What turns the campaign
What Liechtenstein under Prince Hans-Adam wants is the constitutional-principality political-institutional architecture preserved against any pressure for further democratic-republican reform, the EEA-Switzerland-Liechtenstein institutional framework preserved against any EU policy shift that compresses the small-state association options, the high-precision-manufacturing sector maintained against international-trade pressures, the post-banking-secrecy financial-services architecture preserved at the regulatory-compliant level, and the Swiss bilateral cooperation deepened beyond the historical customs-union framework.
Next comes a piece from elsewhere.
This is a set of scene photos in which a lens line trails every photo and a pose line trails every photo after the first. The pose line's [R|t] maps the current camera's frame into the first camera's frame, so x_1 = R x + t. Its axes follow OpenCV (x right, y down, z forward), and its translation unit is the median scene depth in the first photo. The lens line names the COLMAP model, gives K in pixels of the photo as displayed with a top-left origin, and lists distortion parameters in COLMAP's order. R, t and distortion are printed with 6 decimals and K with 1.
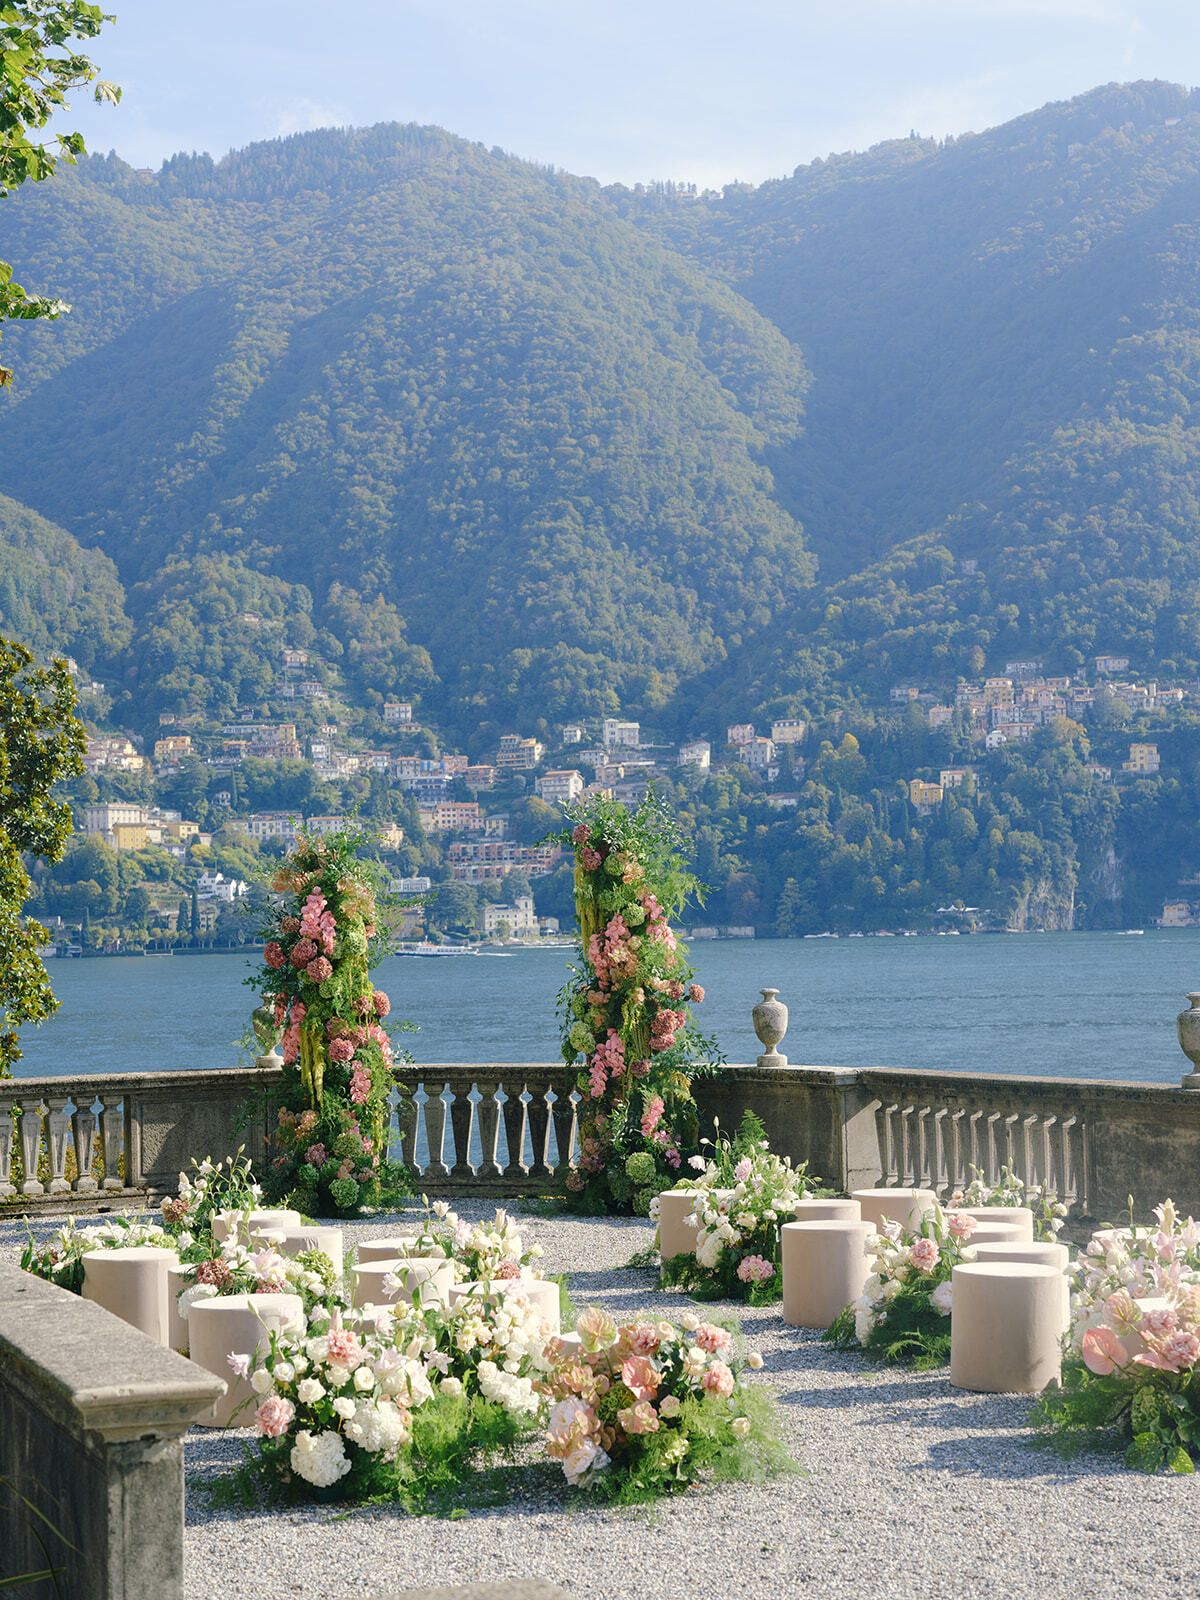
lens RADIAL K [[3879.0, 0, 657.8], [0, 3879.0, 746.2], [0, 0, 1]] dist [0.055386, -0.611841]
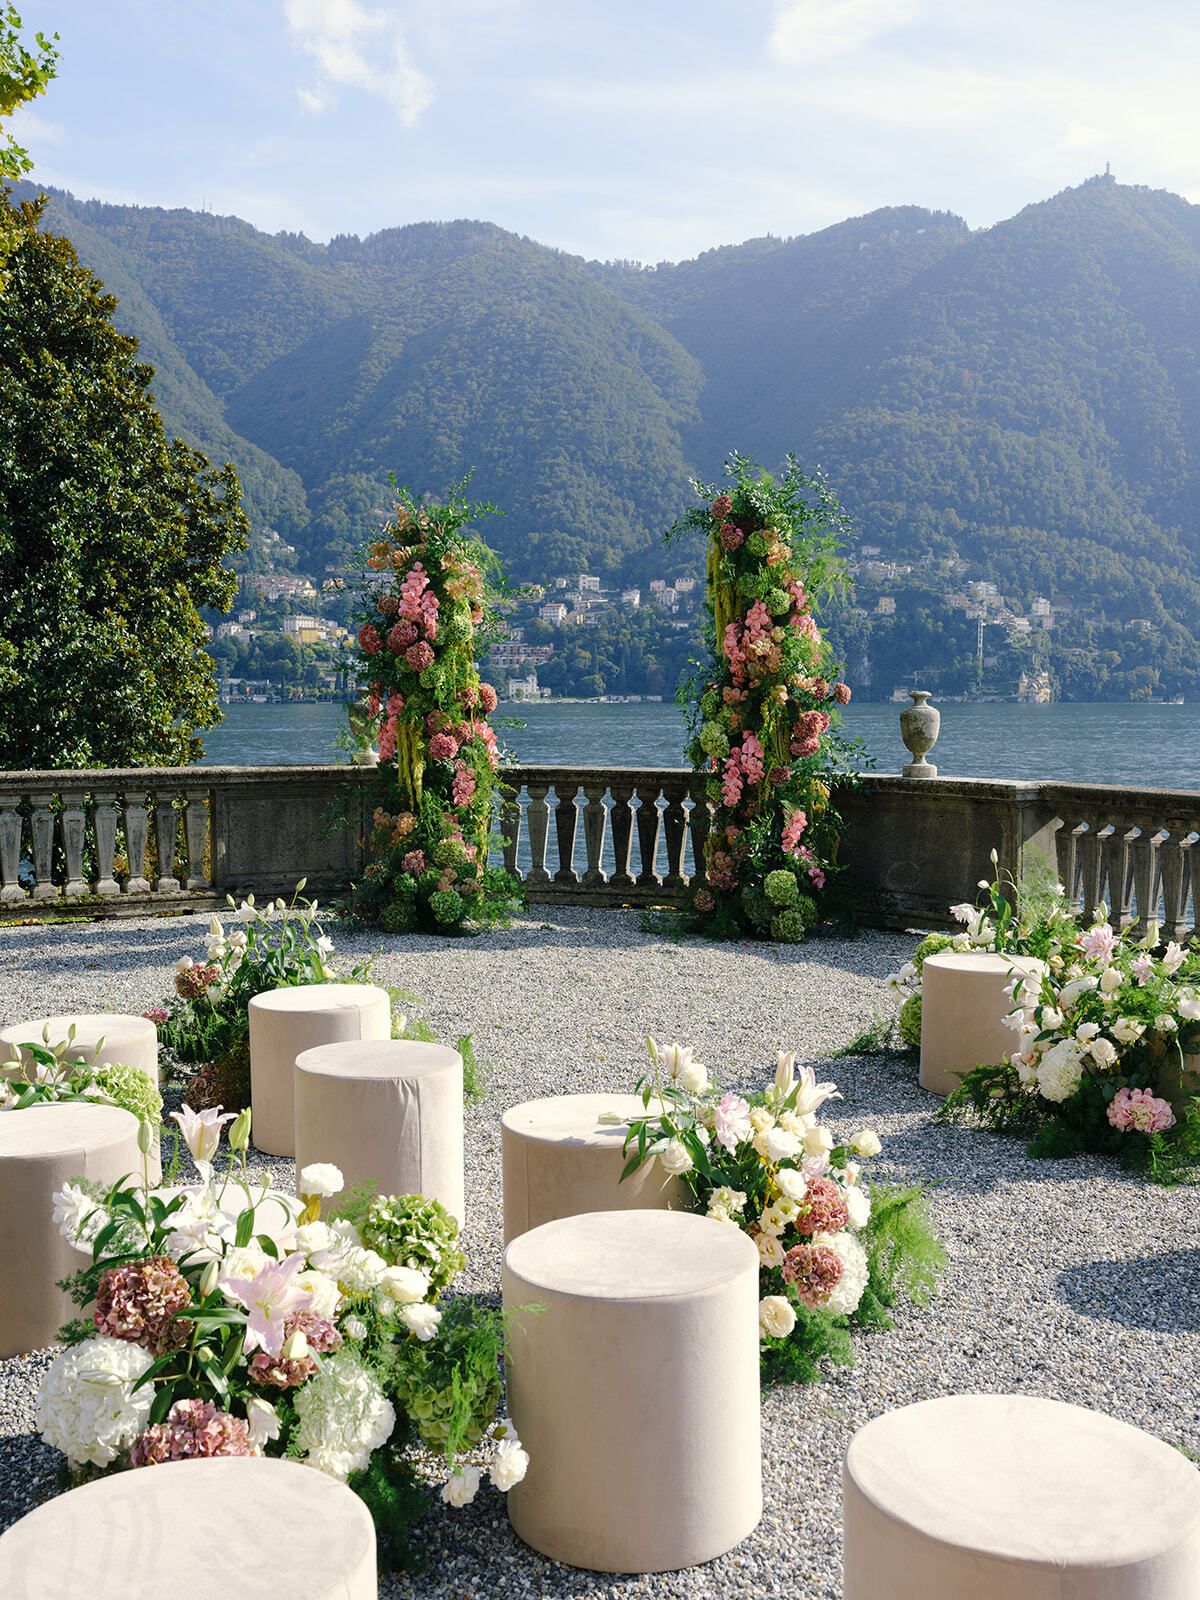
lens RADIAL K [[1441.6, 0, 564.1], [0, 1441.6, 843.3], [0, 0, 1]] dist [-0.006221, -0.003350]
pose [[0.999497, 0.025175, 0.019294, -0.030412], [-0.027477, 0.991105, 0.130215, 0.028688], [-0.015845, -0.130680, 0.991298, 0.339649]]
What Liechtenstein fears is an EU policy shift that compresses the EEA-Switzerland-Liechtenstein association options, a Swiss political shift that compresses the bilateral cooperation framework, and an international financial-services regulatory action that affects the post-2008 reformed sector at scales the small economy cannot easily absorb.
Signature challenge
The Alpine principality
Liechtenstein's central strategic problem is sustaining the constitutional-principality and the multi-level institutional engagement (EEA, Swiss customs union, EU regulatory alignment, broader Western-European bilateral cooperation) that the small-state strategic-economic positioning has been built around, in a European environment where the EU integration trajectory has progressively reduced the room for the alternative-association positioning the post-1995 architecture has institutionalized. NationFall surfaces this as the Liechtenstein campaign's defining tension: an Alpine principality whose strategic identity is the multi-level European institutional-and-economic engagement that the small-state pluralism has been the central asset for, played out in an environment where the underlying European integration architecture has been progressively absorbing the room.